===== EXERCISE PASSAGE

To conclude, the Unshell Directive has the purpose to tackle tax avoidance by shell entities. If the Unshell Directive Proposal is passed in its current stage, it will create uncertainty for business due to the lack of definitions, use of other non-tax laws as well as the proposal not being in accordance to current business models/reality. Therefore, in my view, the current Unshell Directive proposal should be adapted to current business models/realities. In addition, in order to enhance mutual trust between tax administrations and between taxpayer and tax administration, definitions and use of tax law rules is recommended. Otherwise, the quest for fair and efficient or simple taxation may be reduced to political considerations which is not what the EU Commission should be aiming at but instead having a proper “functional” internal market, with rules that work for everyone and that ensure compliance based on trust.

We have argued in the past in an article analyzing the tools to counteract aggressive tax planning that tax rules to counteract aggressive tax planning should be evaluated in “its consistency with the standard of fiscal transparency including availability, clarity, simplicity and reliability of the anti-avoidance rules and the development of enhanced relationships between the tax administrations and taxpayers” (see Mosquera et al, 2019 at 142). This is also true and applicable to the Unshell Directives, and it should be also made applicable to the past and future directives by the EU Commission to tackle tax avoidance.

==========
===== PROVIDED DATA

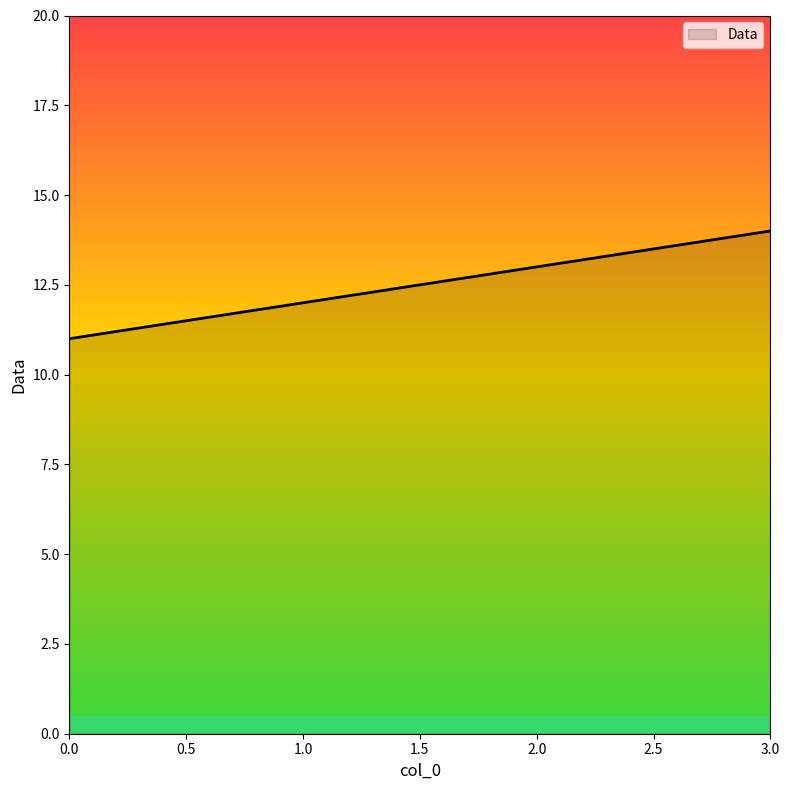

Reading left to right, list all the values displayed in this chart.

11	12	13	14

==========

▸ YOUR ASSIGNMENT: Can you carry on the commentary on the Unshell Directive proposal, which comes before the listing, starting after its last sentence?

▸ REPLY:
 

[i] The analysis of GAARs has been done in the EATLP 2016 Conference: Tax Avoidance Revisited in the EU BEPS Context.  General Reporter A. P. Dourado. More recently, the implementation of ATAD and the interaction with Member States GAARs has been addressed  in several articles published in Intertax in 2021-2022 for the Netherlands, the United Kingdom (consequences before and after Brexit), Spain, Luxembourg, Austria, and  Italy

[ii] This Subcommittee has been set up to assist the ECON Committee on Tax Related Matters and particular the fight against tax fraud, tax evasion, and tax avoidance as well as financial transparency for taxation purposes.